As an initial matter, the court found that plaintiff failed to show that it would suffer irreparable harm if the Rule were to go into effect because it did not show that any of its employees would leave if it were not for their noncompete contracts and potentially having to scale back training to avoid losing return on investment is too attenuated to constitute immediate, irreparable harm. Seeid. at 15 – 22. Still, the court assessed the likelihood of success on the underlying merits. To establish likelihood of success on the merits, plaintiff was required to establish a reasonable probability that the FTC lacked authority under the FTC Act to issue the Rule or that delegation of this authority to the FTC under the FTC Act was unconstitutional. Id. at 22.

Plaintiff’s primary contention was that the FTC lacked substantive rulemaking authority under Sections 5 and 6 of the FTC Act to regulate “unfair methods of competition.” The court disagreed with plaintiff’s arguments and found that the FTC had clear legal authority to issue “procedural and substantive rules as is necessary to prevent unfair methods of competition” because nothing in Section 5 or 6 expressly limits FTC rulemaking power to procedural rules or enforcement power to adjudications. Id. at 26. In fact, the court viewed FTC Act Section 5’s directive to “prevent” unfair methods of competition as being an “inherently forward-looking directive, requiring the FTC to take action to avoid or avert a future occurrence in addition to remediating or stopping past harm.” Id. at 28.

The court next disagreed with plaintiff’s three arguments that the Rule exceeded the FTC Act’s authority, finding that (1) the Rule falls within the conduct described in the FTC Act’s Section 5 Policy Statement; (2) there is no federalism concern because federal and state antitrust laws overlap and operate in parallel; and (3) the Major Question Doctrine is inapplicable because the Rule falls squarely within the FTC’s core mandate and is similar to prior rules enacted by the FTC. Id. at 32 – 37. Lastly, the court quickly dispensed with plaintiff’s argument that Congress unconstitutionally delegated legislative authority to the FTC, noting that the nondelegation doctrine’s “intelligible principle” standard is not particularly demanding. As such, the court concluded that plaintiff failed to establish a reasonable likelihood that it would eventually succeed on the merits. Id. at 37 – 38.

In contrast to this decision, earlier on July 3, 2024, Judge Ada Brown of the United States District Court for the Northern District of Texas concluded that the “FTC lack[ed] substantive rulemaking authority with respect to unfair methods of competition” under the FTC Act. Ryan, ECF No. 153 at 15 – 17. Judge Brown notably diverged from this court in its interpretation of FTC Act Section 6(g), which it viewed as a “housekeeping statute” only authorizing procedural rulemaking due to the absence of penalty provisions. Id. As such, Judge Brown preliminarily enjoined the FTC’s implementation of the Rule, but denied the request for a nationwide injunction. Id. at 28 – 31. Judge Brown will issue her final ruling on the merits of the underlying actions by August 30, 2024. For our prior discussion of Judge Brown’s decision, please see the litigation newsletter here.

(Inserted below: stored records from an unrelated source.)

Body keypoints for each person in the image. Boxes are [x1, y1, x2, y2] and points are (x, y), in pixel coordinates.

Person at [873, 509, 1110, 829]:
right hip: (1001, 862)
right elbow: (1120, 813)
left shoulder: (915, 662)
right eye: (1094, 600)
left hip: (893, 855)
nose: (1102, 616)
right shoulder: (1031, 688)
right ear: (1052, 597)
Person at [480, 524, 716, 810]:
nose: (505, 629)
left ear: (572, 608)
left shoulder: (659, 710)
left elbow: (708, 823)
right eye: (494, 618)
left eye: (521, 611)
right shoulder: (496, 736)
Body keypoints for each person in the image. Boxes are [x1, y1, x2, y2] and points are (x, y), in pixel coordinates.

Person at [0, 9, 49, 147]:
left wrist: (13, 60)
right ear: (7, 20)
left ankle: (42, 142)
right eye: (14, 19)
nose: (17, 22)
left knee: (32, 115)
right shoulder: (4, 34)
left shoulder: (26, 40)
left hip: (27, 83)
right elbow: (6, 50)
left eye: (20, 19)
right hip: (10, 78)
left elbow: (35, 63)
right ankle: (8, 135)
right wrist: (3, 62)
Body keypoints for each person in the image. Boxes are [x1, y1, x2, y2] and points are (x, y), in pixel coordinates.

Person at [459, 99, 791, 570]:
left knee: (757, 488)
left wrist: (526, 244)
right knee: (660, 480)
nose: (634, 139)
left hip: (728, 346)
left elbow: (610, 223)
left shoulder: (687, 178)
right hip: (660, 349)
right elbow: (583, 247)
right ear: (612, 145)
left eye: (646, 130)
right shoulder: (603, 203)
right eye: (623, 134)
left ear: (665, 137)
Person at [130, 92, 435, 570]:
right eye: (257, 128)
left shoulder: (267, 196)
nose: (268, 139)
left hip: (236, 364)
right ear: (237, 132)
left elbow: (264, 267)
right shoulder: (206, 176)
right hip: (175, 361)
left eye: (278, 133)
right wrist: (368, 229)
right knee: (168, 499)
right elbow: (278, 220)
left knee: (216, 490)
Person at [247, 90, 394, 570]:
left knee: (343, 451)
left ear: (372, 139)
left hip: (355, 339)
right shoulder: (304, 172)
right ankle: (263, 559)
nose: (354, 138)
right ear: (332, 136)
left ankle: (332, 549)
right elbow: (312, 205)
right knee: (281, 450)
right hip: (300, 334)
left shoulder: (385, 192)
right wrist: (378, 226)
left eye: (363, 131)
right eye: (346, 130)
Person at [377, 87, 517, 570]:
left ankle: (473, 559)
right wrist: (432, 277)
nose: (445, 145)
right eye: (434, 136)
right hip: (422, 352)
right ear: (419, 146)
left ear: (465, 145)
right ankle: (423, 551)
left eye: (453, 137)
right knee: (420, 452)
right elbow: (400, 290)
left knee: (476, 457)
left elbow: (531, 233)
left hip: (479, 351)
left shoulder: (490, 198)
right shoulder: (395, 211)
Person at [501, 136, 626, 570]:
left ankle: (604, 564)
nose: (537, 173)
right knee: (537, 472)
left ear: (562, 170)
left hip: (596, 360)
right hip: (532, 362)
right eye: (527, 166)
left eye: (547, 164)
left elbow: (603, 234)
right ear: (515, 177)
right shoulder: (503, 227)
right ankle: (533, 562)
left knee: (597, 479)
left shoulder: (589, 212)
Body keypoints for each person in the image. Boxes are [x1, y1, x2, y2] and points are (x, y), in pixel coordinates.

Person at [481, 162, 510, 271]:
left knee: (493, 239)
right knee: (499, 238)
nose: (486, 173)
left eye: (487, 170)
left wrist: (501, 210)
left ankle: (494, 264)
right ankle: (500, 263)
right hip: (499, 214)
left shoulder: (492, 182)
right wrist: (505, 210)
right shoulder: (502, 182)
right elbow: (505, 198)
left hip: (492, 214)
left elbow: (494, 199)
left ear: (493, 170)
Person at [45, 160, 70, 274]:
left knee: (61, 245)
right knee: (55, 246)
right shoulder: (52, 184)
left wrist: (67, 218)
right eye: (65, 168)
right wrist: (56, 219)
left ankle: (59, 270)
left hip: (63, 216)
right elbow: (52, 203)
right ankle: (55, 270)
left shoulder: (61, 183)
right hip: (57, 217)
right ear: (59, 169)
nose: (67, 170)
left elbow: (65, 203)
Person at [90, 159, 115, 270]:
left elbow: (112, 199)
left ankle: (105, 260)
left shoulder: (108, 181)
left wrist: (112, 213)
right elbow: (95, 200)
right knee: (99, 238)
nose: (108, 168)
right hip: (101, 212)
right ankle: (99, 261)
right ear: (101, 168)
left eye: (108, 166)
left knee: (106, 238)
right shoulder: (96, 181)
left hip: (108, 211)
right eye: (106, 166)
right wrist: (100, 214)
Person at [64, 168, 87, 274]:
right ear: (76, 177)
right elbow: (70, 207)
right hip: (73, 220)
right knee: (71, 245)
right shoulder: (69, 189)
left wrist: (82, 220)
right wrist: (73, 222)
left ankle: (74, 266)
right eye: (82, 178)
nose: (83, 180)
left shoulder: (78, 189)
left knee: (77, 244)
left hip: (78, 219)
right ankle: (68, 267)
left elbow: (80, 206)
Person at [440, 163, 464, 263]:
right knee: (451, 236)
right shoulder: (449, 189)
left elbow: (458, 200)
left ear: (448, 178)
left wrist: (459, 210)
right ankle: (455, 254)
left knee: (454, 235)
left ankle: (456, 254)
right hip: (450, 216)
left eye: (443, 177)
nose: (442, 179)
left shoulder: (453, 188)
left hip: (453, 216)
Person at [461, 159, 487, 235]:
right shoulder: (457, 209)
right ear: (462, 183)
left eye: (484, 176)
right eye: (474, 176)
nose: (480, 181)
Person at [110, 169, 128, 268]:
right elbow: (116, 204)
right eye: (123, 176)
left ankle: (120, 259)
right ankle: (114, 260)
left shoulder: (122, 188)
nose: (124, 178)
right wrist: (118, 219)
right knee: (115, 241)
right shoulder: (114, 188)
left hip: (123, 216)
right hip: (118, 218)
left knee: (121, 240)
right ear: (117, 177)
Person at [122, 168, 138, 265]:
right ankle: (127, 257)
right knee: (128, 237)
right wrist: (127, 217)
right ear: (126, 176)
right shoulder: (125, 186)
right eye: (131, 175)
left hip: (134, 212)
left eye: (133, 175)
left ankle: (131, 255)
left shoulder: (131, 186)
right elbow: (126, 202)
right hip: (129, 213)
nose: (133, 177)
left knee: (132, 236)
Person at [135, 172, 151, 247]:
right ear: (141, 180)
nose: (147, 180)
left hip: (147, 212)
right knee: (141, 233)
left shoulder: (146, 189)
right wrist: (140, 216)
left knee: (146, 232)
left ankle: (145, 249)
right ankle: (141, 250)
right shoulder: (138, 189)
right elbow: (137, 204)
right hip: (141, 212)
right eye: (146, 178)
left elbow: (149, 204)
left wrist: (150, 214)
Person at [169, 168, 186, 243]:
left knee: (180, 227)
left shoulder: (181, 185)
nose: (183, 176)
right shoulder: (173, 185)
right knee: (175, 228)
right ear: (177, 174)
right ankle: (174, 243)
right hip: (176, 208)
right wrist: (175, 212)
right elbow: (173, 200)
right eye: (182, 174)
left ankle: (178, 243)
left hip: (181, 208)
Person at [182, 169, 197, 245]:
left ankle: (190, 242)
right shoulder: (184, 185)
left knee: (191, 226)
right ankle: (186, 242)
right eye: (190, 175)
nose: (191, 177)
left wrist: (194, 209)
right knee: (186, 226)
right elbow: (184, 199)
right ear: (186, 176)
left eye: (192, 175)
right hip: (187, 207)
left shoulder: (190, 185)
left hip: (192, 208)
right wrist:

There is also another case challenging the legality of the Rule and seeking a preliminary injunction currently pending in the United States District Court for the Middle District of Florida, setting up for a further split among the courts. See Properties of the Villages, Inc., No. 5:24-CV-00316. Barring the implementation of a nationwide injunction and pending further appeals—likely up to the Supreme Court—the Rule is set to go into effect on September 4, 2024.